Really, it takes little to no questioning of these plot points to get through the plot holes and concepts.  But what do you want with a movie about giant trolls?  They are all kind of throw-back designs from illustrations of trolls (they are not the big-bright-haired kewpie doll trolls…though that could have been hilarious.)  Actually, it’s kind of interesting how the films was well-received in its homeland.  Because it certainly is an oddity of some proportion here.

The landscapes are rugged, wild, amazing.  It does work as a bit of a coup for the tourism boards of Norway.  I don’t need a troll, but I’d love to see some of those mountains, rivers, and waterfalls.

Dead Snow

Dead Snow (2009) movie poster

(2009) dir. Tommy Wirkola
viewed: 02/26/10

When you’ve seen one Norwegian Nazi zombie movie, you’ve seen ’em all.

That said, it’s not all that often these come along.

Dead Snow, I think I just summarized it reasonably well for you, is your typical horror genre film, a bunch of young people in an isolated cabin (in this case in the Norwegian mountains, which are quite beautiful), and the stirring of stolen Nazi gold, hidden away for decades, brings to life an army of zombie German soldiers leftover from WWII.  You know how that can happen.

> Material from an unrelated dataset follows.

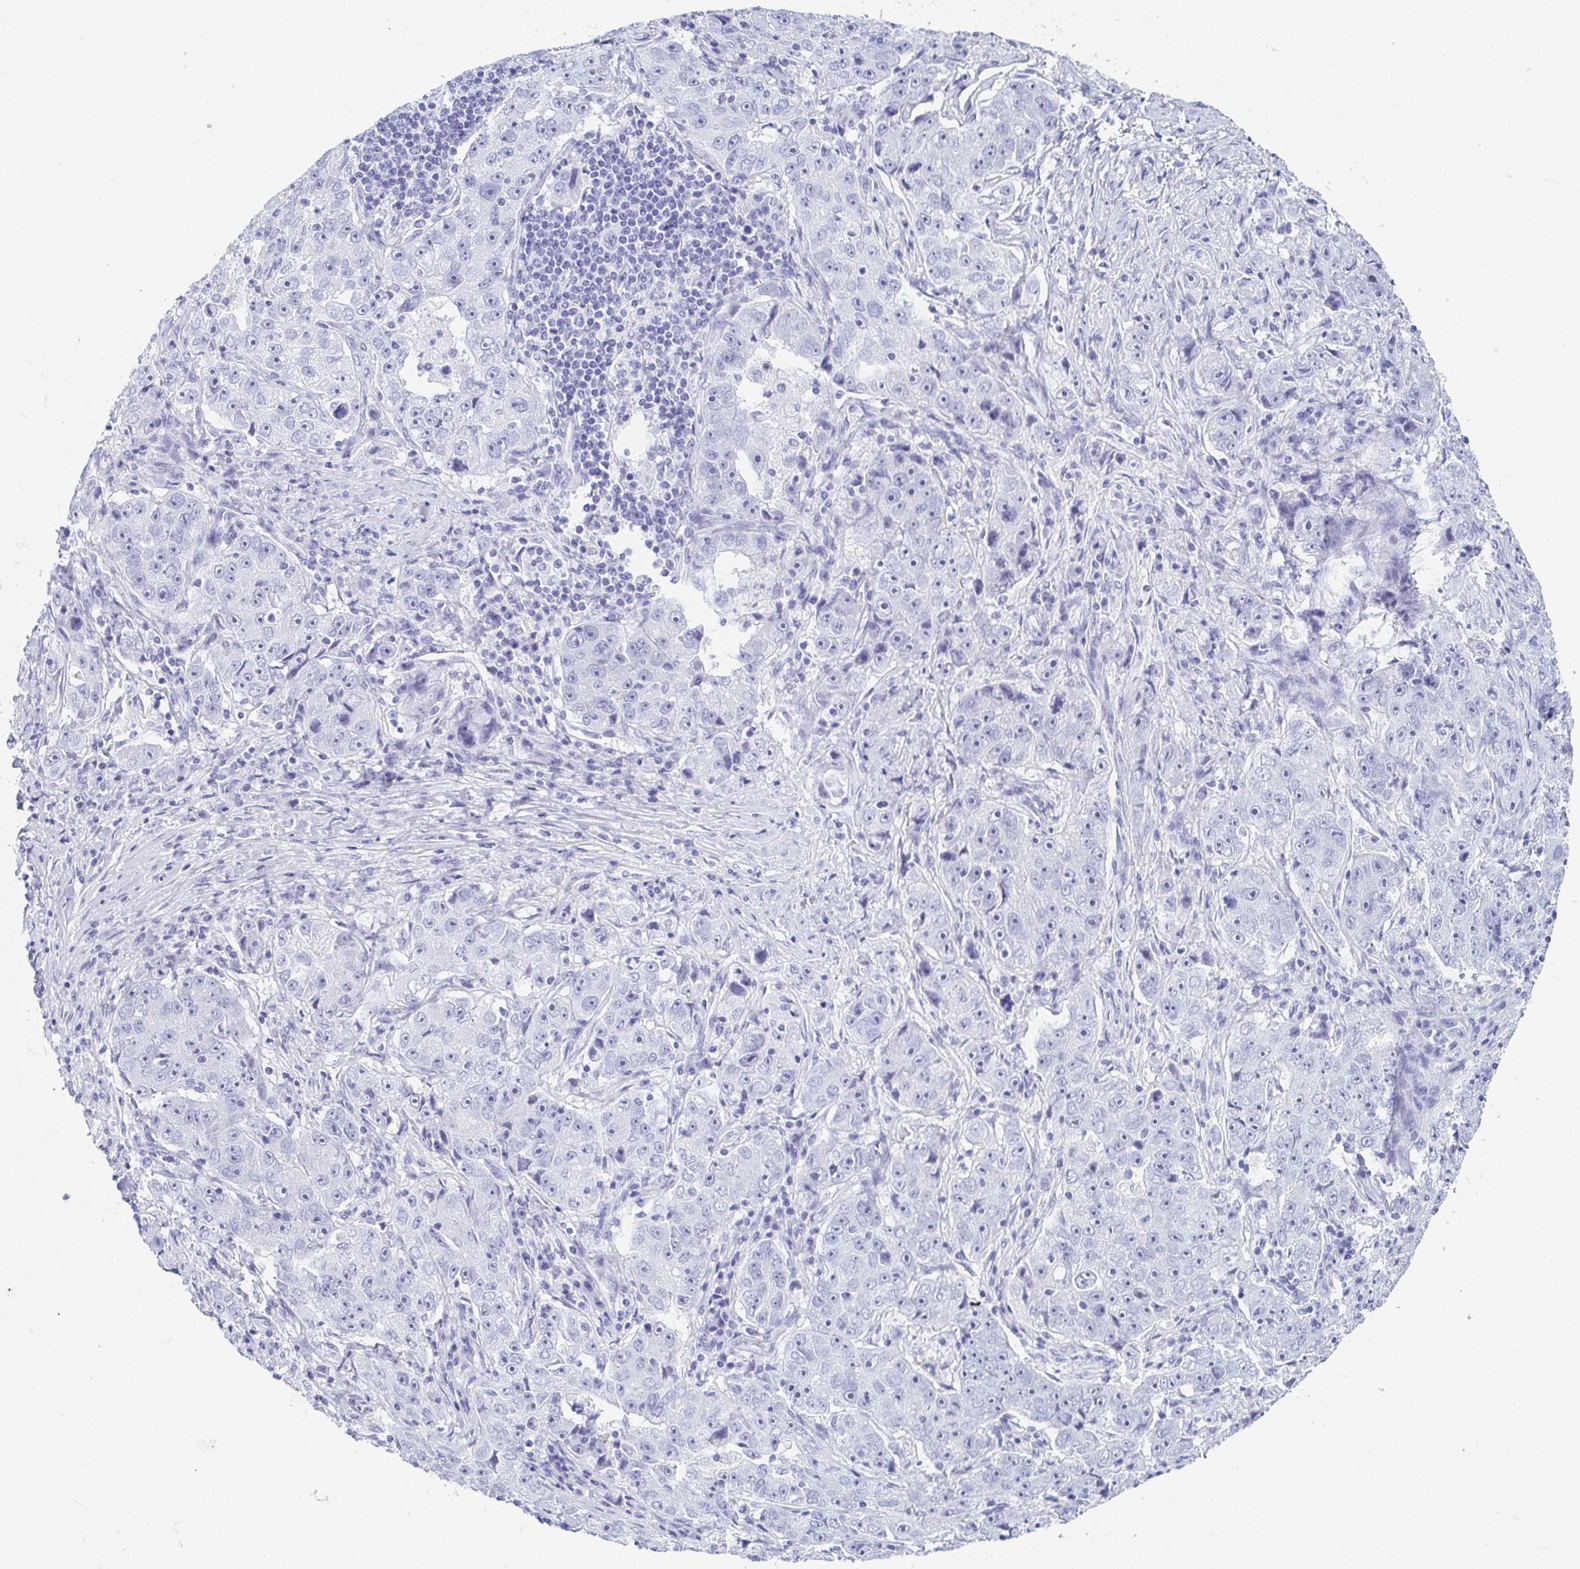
{"staining": {"intensity": "negative", "quantity": "none", "location": "none"}, "tissue": "lung cancer", "cell_type": "Tumor cells", "image_type": "cancer", "snomed": [{"axis": "morphology", "description": "Normal morphology"}, {"axis": "morphology", "description": "Adenocarcinoma, NOS"}, {"axis": "topography", "description": "Lymph node"}, {"axis": "topography", "description": "Lung"}], "caption": "Immunohistochemical staining of human lung cancer (adenocarcinoma) shows no significant positivity in tumor cells. (Immunohistochemistry (ihc), brightfield microscopy, high magnification).", "gene": "ZG16B", "patient": {"sex": "female", "age": 57}}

The film is a pretty by-the-book affair despite the premise, but with a lot of fairly gory blood-letting and a few gruesome surprises.  Director Tommy Wirkola seems to have a particular penchant for intestines.  In fact, the film’s most novel point has one of the vacationing medical students hanging by some stretched-out intestine of a defeated Nazi zombie, dangling over a cliff while he battles another of the creatures.

Beyond that, there is something aesthetic about the Nazi zombies in their military regalia, stark against the snow.  Maybe aesthetic in some video game sort of way, something gruesome and absurd, yet titilating.

While there is obviously some subtext here, these hidden, lost Nazis, both historical and literal among the outlying reaches of clean and modern Scandanavia could carry some weight.  But in the end, that’s about all the subtext there is.  Only one of the campers has a 1/4 of Jewish blood somewhere and the film isn’t too bothered with Nazi evils other than greed pretty much.  Certainly, there’s that.  But in the end, they’re just nattily-clad zombies, who work together as a military group might, with the aim of dismembering the young and old alike.  Like I said, you know how that can happen.